Not bad! Let’s dive into the online discourse.
Frequent Words and Word Pairs
The most straightforward natural language processing method is bag-of-words. What BOW does is treat each unique word as meaningful in itself, and therefore words (or phrases) that occur frequently are “more meaningful.” The first thing we have to do is correct for stopwords, which are things like “the,” and “and,” that don’t add that much semantic meeting. Of course, reasonable people have discussions about what words should be stopwords, but that’s a conversation for another time.
So here are the most frequent terms! The Janet Doe lecture seems to be the most popular tweet string, and everything else aligns with what we would probably predict.
I also like to do network plots because they can capture strings longer than two words. This shows a bit more nuance than the bar graphs are able to do. We see many more names, things about the Flint Water Crisis (which is still going on), and other general conference happenings.
Let’s move on to another method: Sentiment Analysis. In sentiment analysis, we use a set of words associated with specific emotions. This is a very basic version of transfer learning. Here, we see that words are associated with trust and anticipation.
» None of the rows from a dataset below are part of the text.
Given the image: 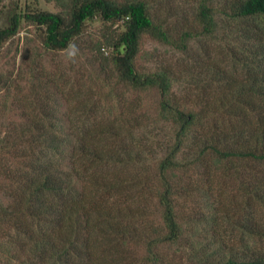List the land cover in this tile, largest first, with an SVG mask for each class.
<instances>
[{
  "label": "trees",
  "instance_id": "1",
  "mask_svg": "<svg viewBox=\"0 0 264 264\" xmlns=\"http://www.w3.org/2000/svg\"><path fill=\"white\" fill-rule=\"evenodd\" d=\"M52 1L59 11L27 7L10 11L7 24L0 26V48L18 32L22 21L41 28L42 52L74 49L89 20L118 23L116 33L105 40L111 48L109 60L98 59L97 67L90 62L86 69L87 78L97 77L98 95L104 84L110 87L109 95L101 108L94 95L78 98L79 89H64L65 83H57L55 76L44 81L46 77L35 64L41 59L36 57L24 73L34 89L28 95L34 99L20 92L10 95L12 86H5L4 98L10 100L8 105L2 103L3 112L19 116L21 122L19 126L8 123L16 126L1 134L7 123L3 112L0 116V264H183L181 255L169 251L175 246L191 250L180 199L194 196L197 187L181 183V175L202 167L200 174L209 176L212 171L206 158L211 156L217 166L226 162L224 169L229 171L233 170L227 165L231 160L264 162V41L256 38L263 30L256 27L257 36L252 37L256 59H252L254 71L246 80L248 85L242 81L232 88L230 102L220 98L215 105L205 100L200 109L184 111L171 98L170 71L140 70L136 59L146 36L187 49L194 35L189 29L175 39L163 23L155 21L147 0ZM219 15L236 21L264 17V0H224L217 5L212 0H198L195 20L201 35L217 38ZM23 57L27 61L31 55ZM114 75L131 94L160 92L154 120L131 117L132 111L127 112L120 100L118 110L113 106L115 86L109 82ZM216 77L221 78V73L216 72ZM39 79L46 82L47 93L38 97L33 80ZM252 95L259 98L257 105L250 102ZM223 101L250 107L257 122L241 129L230 115L227 123L207 127L204 121L218 114ZM241 112L236 108L234 116ZM130 117L142 118L145 125L140 131L152 127L157 134L171 137L170 147L156 163L153 178L157 186L150 185L149 171L141 165V144L135 141L134 145L139 131L128 129L133 125ZM186 143L195 151L191 159ZM219 170L214 172L222 174ZM260 183L253 188L252 197L248 196L249 205L244 206V218L238 224L244 235L254 239V248L243 241L238 246L242 252L221 242L213 246L202 242L196 246L201 255L198 264H264V184ZM152 186L151 199L146 198L147 187ZM148 201L154 202L157 224L149 220L153 213L146 212ZM137 246L143 249L140 257L134 251Z\"/></svg>",
  "mask_w": 264,
  "mask_h": 264
},
{
  "label": "rangeland",
  "instance_id": "2",
  "mask_svg": "<svg viewBox=\"0 0 264 264\" xmlns=\"http://www.w3.org/2000/svg\"><path fill=\"white\" fill-rule=\"evenodd\" d=\"M147 1L150 2V12L155 21L163 23L165 29L175 39L179 38L181 32L188 29L194 34L188 40L185 50L165 45L146 36L142 40L141 49L136 59L137 67L140 70L149 71L164 68L170 71L174 84L171 89V98L181 109L184 111L200 109V103L205 100L212 101L215 105L220 98L230 102L233 100L234 88L239 87L242 81L245 86L248 85L246 80L254 71L252 59H256L254 54L256 47L251 46L252 43L255 44L252 37L258 32L257 27L263 31L259 37L256 34V38L264 41V17L236 21L219 15V32H217V38L212 39L200 34V27L195 20L198 0ZM212 2L217 5L224 0H212ZM24 7L60 10L59 5L52 0H0V26L7 24L10 11L12 12L14 9L22 11ZM116 27H118V23L111 25L99 20H89L85 23L79 38H77L78 40L76 39L74 49L54 52L45 50L43 53L40 50L42 47L41 28L35 24L22 21L18 32L0 48V116L3 112L2 103L5 102L8 105L10 100L7 99L6 101L4 98L6 95L5 86L8 84L12 86L10 95L16 96L20 92L24 97L34 99L35 96L29 97L32 95L30 90L34 93V89L25 81L24 73L26 67L33 63L31 61L35 57L41 59L39 62L35 61V64L38 65L39 73L46 77L44 81L55 76L58 79L57 83H65L64 89L72 88V86L74 90L79 89L81 95L78 98L85 95H92L93 97L94 95V99L96 98L100 103L98 104L99 107L104 108L109 95L107 91L110 87L108 84H104V87L101 88V95H98L96 85L99 82H97V77L87 78L88 70L86 69L90 67V62L94 67H97L99 65L98 59L101 61L106 59V62L109 60L111 48L106 46L105 40H107V36H113L116 33ZM242 29L247 31L248 38L241 34L243 33L240 31ZM98 45H101L100 49L97 48ZM23 55L29 57L31 55V57L26 61ZM17 70H20V73ZM216 72L221 73L222 77L217 78ZM33 81L37 84L38 97L44 96L47 93L46 87H43L46 82L40 79ZM67 81L71 83L69 84ZM109 83L110 86H115L112 94V101L116 99L115 104H113L115 108L119 106L117 100H120L122 107L127 112L132 111L131 117L142 115L146 120H150V118L154 120L161 100V94L158 90L131 94L126 91L122 84L117 82L115 75ZM17 87L18 90L15 89ZM250 102L257 105L260 101L259 98L252 95ZM236 108H240L242 111L238 116H234ZM124 109L122 110L124 111ZM211 109L214 108H209V110ZM232 109L234 110L233 113ZM217 113V115H213L204 121L207 127H212L216 123H227L226 120H230L227 119L230 115H233L231 120L237 122L241 129H247L250 124L257 122L256 113L238 101H233L230 104L223 101L222 109L218 110ZM3 117L6 119L7 125L1 128V134L9 131L11 126H16L8 123L19 126L21 122L19 116L9 112H3ZM131 117L133 125L128 129L139 131L134 138V145L141 144V165L145 167L146 171H149L152 179L151 185L157 182L153 178L156 175L157 160L165 154L172 140L169 135L162 132H160L161 135L157 134L158 130L152 127L140 131L145 125L142 118L134 120ZM153 120L152 123H154ZM154 124L157 125L158 123L155 122ZM75 132L78 133V129H75ZM142 139L143 141L140 142ZM186 146V153L189 158L190 154H195V151L191 152L190 143H186ZM206 160L212 171L209 176L205 175L206 179L200 174V171L204 169L202 167L190 171L186 176L181 175V183L197 187L193 191L195 192L194 196L180 199L182 201L180 211L187 217L186 232L191 236V250L186 248L182 251L181 248L175 246L169 251V253H176L177 256L181 255L183 264H198L201 255L198 254L199 251L196 246L202 242H208L210 246L221 242L224 247H234L239 252H242L238 248L242 241L248 245V248H254V239L244 235L238 228V224L244 218V206L249 205L247 198L253 193V188L259 186L260 182L264 184V162L259 163L251 159L231 160L227 165L233 170L229 171V169H224L226 162L217 166L213 161L215 157H207ZM216 168L220 169L222 174L214 172ZM234 173L235 177L233 176ZM156 184L154 183L155 186H157ZM155 186L147 187L144 194L146 198L151 199L152 189ZM145 206L147 213H153L149 220L157 224L159 216L155 214L154 202L148 201ZM142 250L140 246L134 249L139 257L142 255ZM221 255L223 256L222 253Z\"/></svg>",
  "mask_w": 264,
  "mask_h": 264
}]
</instances>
Not a lot of disgust and anger. That’s a good thing! Probably because the people (and food) here have been freaking amazing.
Now, let’s see what tweets cluster together. We use a version of a latent Dirichlet allocation, which looks at how different words occur together across different tweets. Tweets around Monahanna occurred the most. Other topics are a bit harder to interpret. If I wasn’t writing this on 4 hours of sleep, I might try to tune the model a little more to collapse some of these categories and get some more distinct.
This is an essential point about AI in general. Data is just data. People are still needed to make sense of the results. Many really important decision still require a human in the loop.
And the top tweet is!
Summing up — Cajun Style
PubTrawlr has had a ton of fun here in New Orleans. We’ve met some great people with great insights. That’s what we were after–the critical feedback that helps us put the research into practice. And that helps us to make a dent in the world.